Moving forward, the challenge “is paramount to accomplishing the goal of personalizing the Internet across all domains and letting each machine learn and understand interests and intent based on relevancy in a non-specific fashion.” And, Gravity also is accounting for content virality and importance in the Facebook and Twitter realm in ensuring that people don’t miss something important just because it isn’t correlated with their Interest Graph. “We use that data set to help build serendipity in our equations, to stop the filter bubble effect,” he says. So, even if someone’s Interest Graph profile doesn’t itself indicate a particular affinity for news about weather events, when a tsunami occurs and the traction it gets in the social realm indicates it to be an important happening, that information can become part of personalized results.

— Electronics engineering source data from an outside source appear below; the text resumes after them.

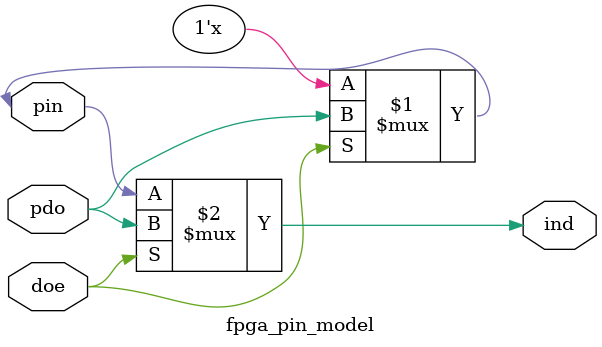
<source format=v>
module fpga_pin_model(
    input doe,
    input pdo,
    output ind,
    inout pin
);
    assign pin = doe ? pdo : 1'bz;
    assign ind = doe ? pdo : pin;

endmodule

</source>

Gravity’s goal of being the plumbing of the Interest Graph – the infrastructure behind it – isn’t at odds with its becoming as known to consumers as Facebook or Twitter is, Benedetto says. “We hope the end user will know us. We want to be prominent on every site that we help to personalize. We want the user to know Gravity makes the individual web experience better,” he says. “We don’t necessarily believe that a consumer site is necessary for us to be well known by users. Anywhere they go they can interact with Gravity across any site on the web, and it becomes better and more personalized to them.”